The church needs intercessors and Christians must beg God, as Moses did during the account of the golden calf, for mercy. Christians must beg God not to pour out upon His church the judgment it deserves. “Moses seeks the favor of God and asks Him to relent and not bring disaster,” Carson said. Moses pleads upon God’s mercy and God relents. God does not drift through interactions with His people but “He expects this unrelenting intercession, this dynamic experience,” Carson said.
Carson urged believers to acquire a vision of God’s holiness, the awfulness of sin and empathy for fellow believers that would “lead you to stand in the gap” as Moses did for the Israelites. He asked God to “blot out” his life if He would not forgive the Israelites. Moses stood in the gap, willing to take the punishment. Carson admitted, “It is rare I find myself thinking of things like that.” Yet, Christians must think and pray like that, he said.
In response to Moses’ plea, God unpacks His character, showing He is compassionate and gracious but cannot let the guilty go unpunished. Moses begs God to go with the Israelites, whether he shows compassion or justly punishes them. He knew the Israelites were nothing without God. Believers must recognize, as did Moses, that without God, “everything else is a disaster.” There is no one to whom Christians can go except God. Therefore, pray and beg for God’s presence, regardless of what it brings, Carson said.
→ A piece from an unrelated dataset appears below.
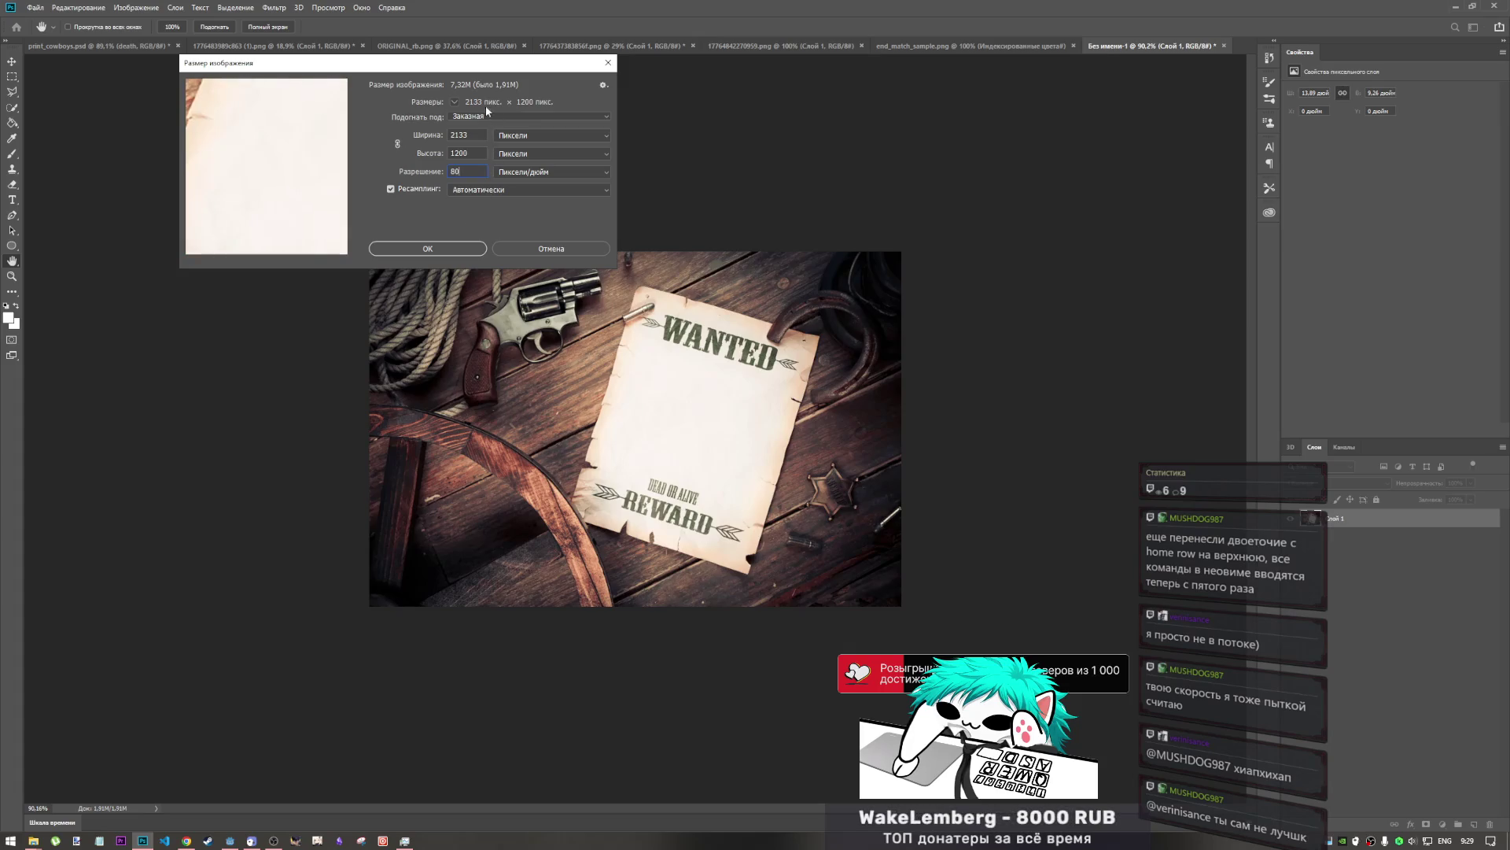
double_click(465, 171)
key("shift+Down")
Revival is God-given, but Christians must reform their prayers so that they seek God and not an event. Prayer for revival must not simply be prayer for an experience. Rather, it must be that God’s people be holy and delight in Him rather than self-made pursuits of “religiosity,” Carson said. Christians must return to a biblical standard of prayer and not any other man-made measure. This is why Carson urged believers to pray scripturally and “find life, purpose, and hope” in Christ through His word.